How do you find a power series representation for #x^3/(2-x^3)# and what is the radius of convergence?

Question

Emily Ammerman · Accepted Answer

Use the Maclaurin series for #1/(1-t)# and substitution to find:

#x^3/(2-x^3) = sum_(n=0)^oo 2^(-n-1) x^(3n+3)#

with radius of convergence #root(3)(2)# The Maclaurin series for #1/(1-t)# is #sum_(n=0)^oo t^n# since #(1-t) sum_(n=0)^oo t^n = sum_(n=0)^oo t^n - t sum_(n=0)^oo t^n = sum_(n=0)^oo t^n - sum_(n=1)^oo t^n = t^0 = 1# Substitute #t = x^3/2# Then we find: #2/(2-x^3) = 1/(1-x^3/2) = sum_(n=0)^oo (x^3/2)^n = sum_(n=0)^oo 2^(-n) x^(3n)# Multiply by #x^3/2# to find: #x^3/(2-x^3) = x^3/2 sum_(n=0)^oo 2^(-n) x^(3n) = sum_(n=0)^oo 2^(-n-1) x^(3n+3)# This is a geometric series with common ratio #x^3/2# so converges when #abs(x^3/2) < 1# which is when #abs(x/root(3)(2)) < 1#, which is when #abs(x) < root(3)(2)#. So the radius of convergence is #root(3)(2)#.

Isaiah Allen · Answer

undefined To find a power series representation for $ \frac{x^3}{2 - x^3} $, you can use partial fraction decomposition and then express each term as a geometric series.
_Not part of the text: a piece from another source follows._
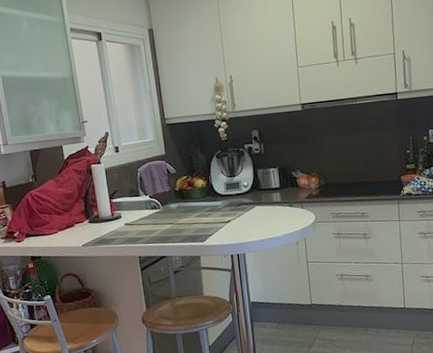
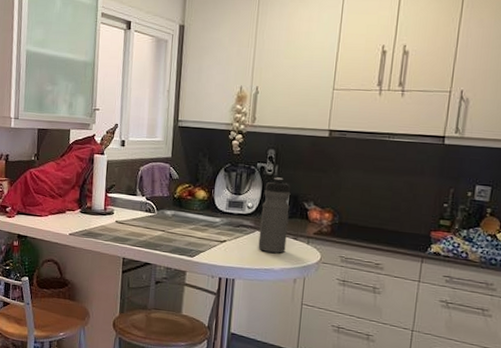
water bottle: none [255,154,284,223] -> present [258,177,290,253]

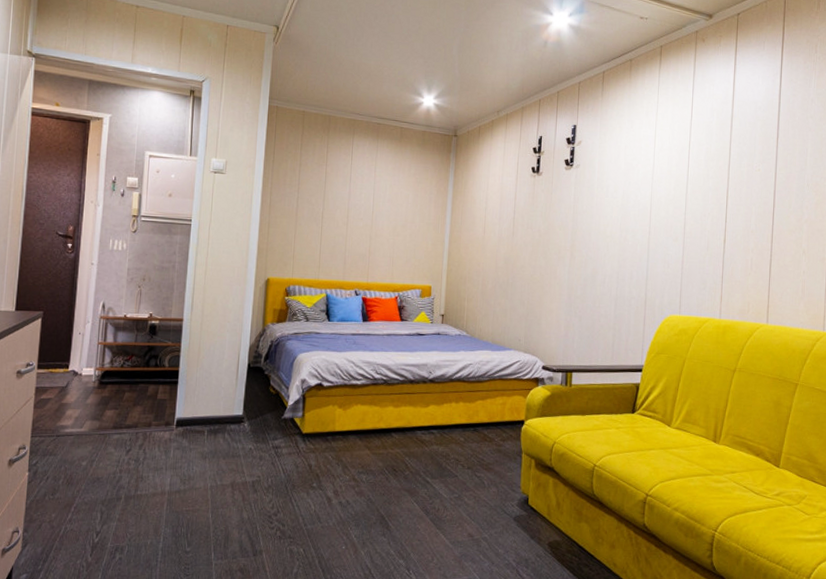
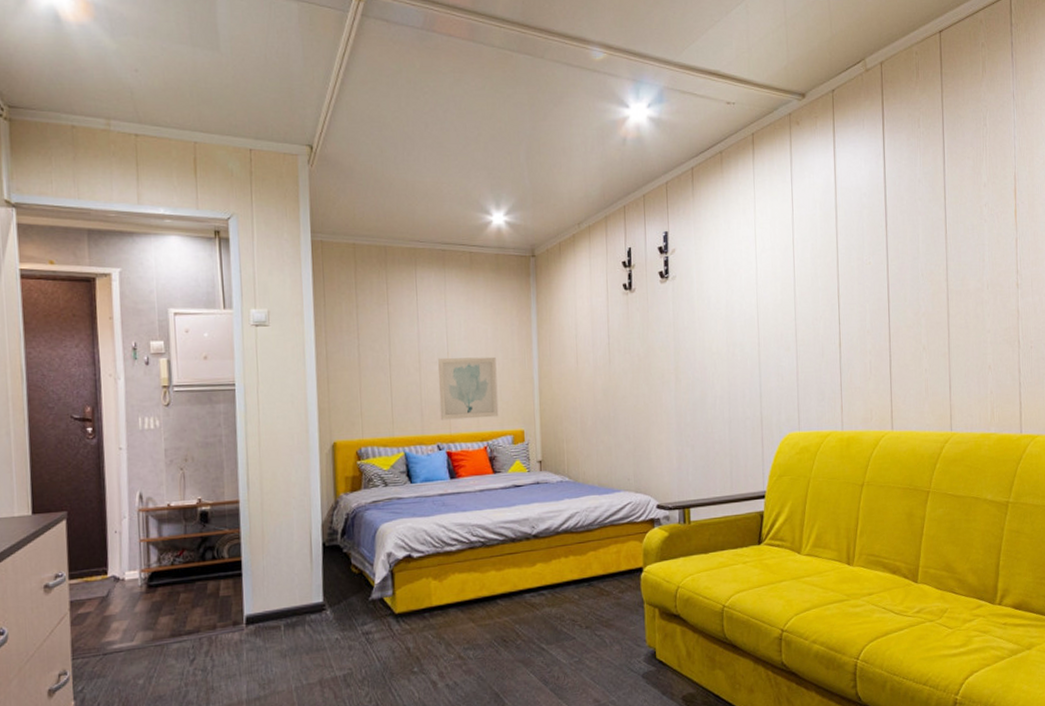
wall art: none [360,215,414,272] -> present [438,356,499,420]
The function can be written as $ \frac{1}{2} \cdot \frac{x^3}{1 - (x^3/2)} $. By recognizing that $ \frac{x^3}{2} $ is a common ratio, you can rewrite the expression as a geometric series. The resulting power series representation is $ \sum_{n=0}^{\infty} \frac{x^{3n+3}}{2^{n+1}} $.

The radius of convergence $ R $ can be found using the ratio test. Applying the ratio test to the series, you'll find that $ R = 2^{1/3} $.